-------- SOURCE DOCUMENT
I have been reading many accounts of drug experiences for the past couple of days. I am at the start of my MS journey - diagnosed in Feb and just had a second MRI to see where I’m at with lesions etc. My neurologist talked about drug options last time I saw him and I am waiting for an appointment with the MS nurse to discuss further.
At the moment, I am luckily experiencing mild symptoms - fatigue, the odd pins and needles - I have worked really hard since my diagnosis to improve my strength, mental wellbeing, diet, vitamin intake etc which has helped. I know that a lot of the drugs (and the ones my dr. mentioned) have side effects - and I am conscious that I am am trying not to fill my body with junk when actually, would i just be doing this by taking lots of drugs?
----------------
-------- PROVIDED DATA
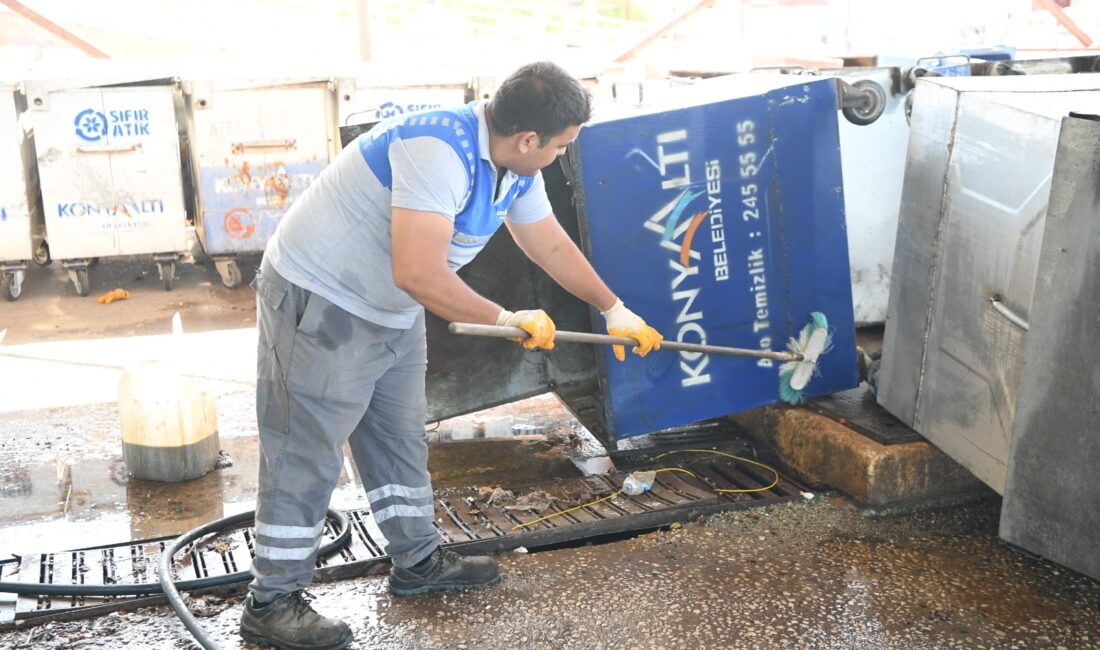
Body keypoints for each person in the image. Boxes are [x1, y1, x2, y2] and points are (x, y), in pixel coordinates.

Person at [239, 61, 663, 650]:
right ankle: (273, 601)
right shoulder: (436, 149)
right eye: (561, 146)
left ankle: (417, 561)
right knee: (305, 449)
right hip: (325, 301)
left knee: (397, 436)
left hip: (389, 308)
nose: (562, 156)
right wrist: (505, 319)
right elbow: (416, 271)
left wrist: (613, 307)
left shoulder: (514, 164)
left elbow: (545, 240)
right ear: (528, 139)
----------------
# WORK ORDER
Continue the post about deciding on MS drugs from where it stops. You won't need the items.

# REPLY TO THE TASK
Are the side effects going to be worse than my current symptoms? Are the drugs going to help me in the long term - if I dont take them now, will I be kicking myself in the future for not starting them as soon as possible?
I’m not expecting answers - just needed to vent a bit as although I have told some people, no one ever asks me how i’m doing, and I sort of feel like no one really cares, understands or actually wants to make the effort to understand which is frustrating adn hurtful and even when I try and explain, I get the impression that I’m not really being listened to.
Anyway, sorry for a moan on a Wednesday eve - complete self confidence meltdown and feeling a bit lonley!